5. A terminal apparatus comprising a sound input section, a sound output section, and a control section,

the control section being configured to obtain input speech information related to a speech of a user with reference to an input to the sound input section, select a first response or a second response with reference to the input speech information thus obtained, the first response being a response for carrying out an interaction with the user, the second response being a response for prompting the user to speak again, and cause the sound output section to output a sound with reference to the output speech information related to the first or second response thus selected,

the control section being configured to, if selection of the second response is to be carried out before start of the interaction with the user, determine a detail of the second response according to an attribute of the user determined with reference to the input speech information.
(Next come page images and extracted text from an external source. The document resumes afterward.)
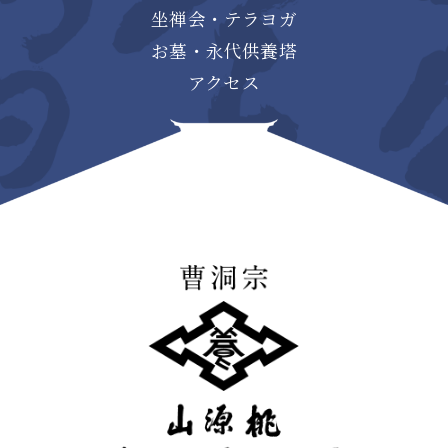
坐禅会・テラヨガ
お墓・永代供養塔
アクセス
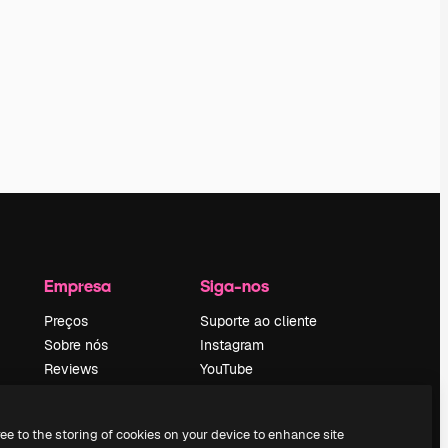
Empresa
Siga-nos
Preços
Suporte ao cliente
Sobre nós
Instagram
Reviews
YouTube
Emprego
LinkedIn
Tendências de
TikTok
ree to the storing of cookies on your device to enhance site
pesquisa
Discord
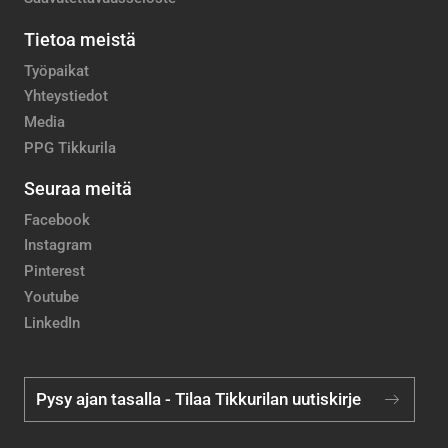
Tietoa meistä
Työpaikat
Yhteystiedot
Media
PPG Tikkurila
Seuraa meitä
Facebook
Instagram
Pinterest
Youtube
LinkedIn
Pysy ajan tasalla - Tilaa Tikkurilan uutiskirje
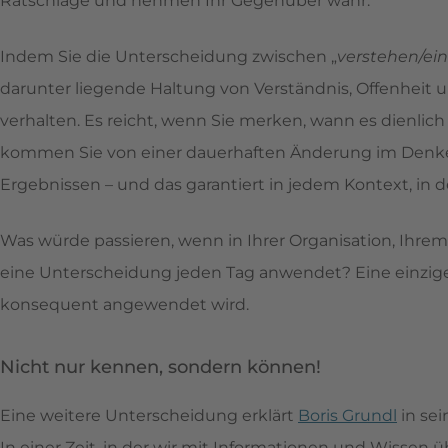
Ratschläge und nehmen Ihr Gegenüber wahr.
Indem Sie die Unterscheidung zwischen „
verstehen/ei
darunter liegende Haltung von Verständnis, Offenheit u
verhalten. Es reicht, wenn Sie merken, wann es dienlich 
kommen Sie von einer dauerhaften Änderung im Denke
Ergebnissen – und das garantiert in jedem Kontext, in
Was würde passieren, wenn in Ihrer Organisation, Ihrem
eine Unterscheidung jeden Tag anwendet? Eine einzi
konsequent angewendet wird.
Nicht nur kennen, sondern können!
Eine weitere Unterscheidung erklärt
Boris Grundl
in sei
In einer Zeit, in der wir mit Informationen und Wissen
6. An information processing system comprising:

an information processing apparatus including a communicating section and a control section; and

a terminal apparatus including a sound input section, a sound output section, a terminal's communicating section, and a terminal control section,

the terminal control section being configured to obtain input speech information related to a speech of a user with reference to an input to the sound input section, and transmit the input speech information via the terminal's communicating section,

the control section being configured to obtain the input speech information via the communicating section, select a first response or a second response with reference to the input speech information thus obtained, the first response being a response for carrying out an interaction with the user, the second response being a response for prompting the user to speak again, and transmit, via the communicating section, output speech information related to the first or second response thus selected,

the terminal control section being configured to obtain the output speech information via the terminal's communicating section, and cause the sound output section to output a sound with reference to the output speech information thus obtained,

the control section being configured to if selection of the second response is to be carried out before start of the interaction with the user, determine a detail of the second response according to an attribute of the user determined with reference to the input speech information.

7. An information processing method comprising:

a response selecting step including carrying out a selection of a response included in a first response group according to a speech of a user and a scenario of a conversation with the user;

an attribute determining step including determining an attribute of the user independently of the scenario of the conversation with the user; and

an asking response selecting step including, if the selection of a response in the response selecting step fails, selecting a response included in an asking response group according to a result of determination in the attribute determining step, the asking response group being different from the first response group.

8. A computer-readable storage medium storing therein an information processing program for causing a computer to function as the information processing apparatus recited in claim 1, the information processing program causing the computer to function as the control section.